The songwriting process is just as egalitarian. Sometimes they all sit down and write a song together, they explained, while other songs are written by one member and brought to the group. Regardless, everyone has a hand in shaping the final product.
“There’s a piece of all of us in every song you hear,” Blanchard said.
These young men exhibit every quality required for musical success. The impression one receives, in fact, is that they are almost overqualified for the kind of music they play. Glimpses of virtuosity shine through from all of them occasionally, but the three-chord, straight-ahead style of pop-punk contains them within the realm of simplicity.

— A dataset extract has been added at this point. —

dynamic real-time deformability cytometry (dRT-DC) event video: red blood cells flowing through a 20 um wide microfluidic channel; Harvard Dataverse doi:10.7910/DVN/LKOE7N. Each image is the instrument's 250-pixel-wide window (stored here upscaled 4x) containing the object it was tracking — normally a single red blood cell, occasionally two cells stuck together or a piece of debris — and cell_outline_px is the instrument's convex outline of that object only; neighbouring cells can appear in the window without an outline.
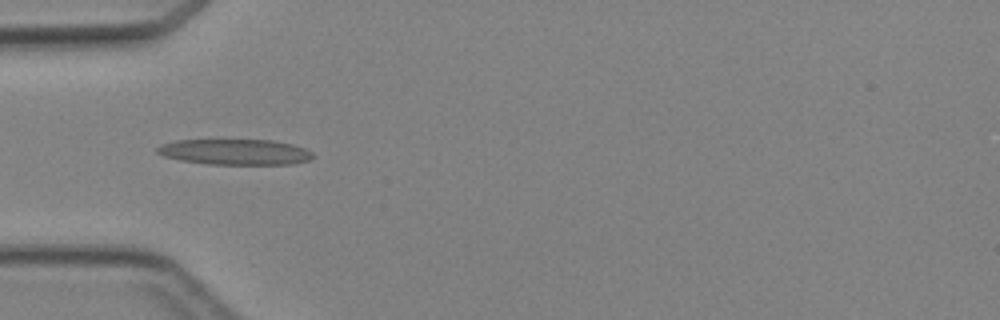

There is only one conceivable obstacle between Deceptively Innocent and lasting success. The band is, frankly, selling themselves short by focusing on their age in their branding efforts. In this era of YouTube and “America’s Got Talent,” the gimmicky appeal of really young musicians is waning. It’s already been done. Power metal band Black Tide released its 2008 debut “Light from Above” when their lead singer was just 15. Swedish folk duo First Aid Kit was 18 and 15 when they had their first viral hit covering “Tiger Mountain Peasant Song,” also in 2008. Hard rock band Crooked X were opening for Disturbed when none of them were older than 17. Young musicians like these deserve recognition and respect for their dedication and skill, of course, but they can’t rely on the virtue of their youth alone. The point becomes moot as the years pass and the musicians are no longer astonishingly young, and this is something that Deceptively Innocent should keep in mind. Milk the age thing for what it’s worth while it’s relevant. Their skills as musicians and their harmonious group dynamic will be a lasting resource.
Deceptively Innocent is not a group of bored kids with indulgent parents, they are talented musicians with the drive and skill necessary to go somewhere. Their nomination for the TAMMIES is evidence enough of that.
Fans of Blink-182 or Green Day will love Deceptively Innocent and what they’re doing, and even those who don’t care for that particular genre will appreciate the talent wielded by these three teenagers. See for yourself: Go to a show, watch them perform, and pick up their EP “Ebay This When We’re Famous.” The way things are going for this band, it might just be sound financial advice.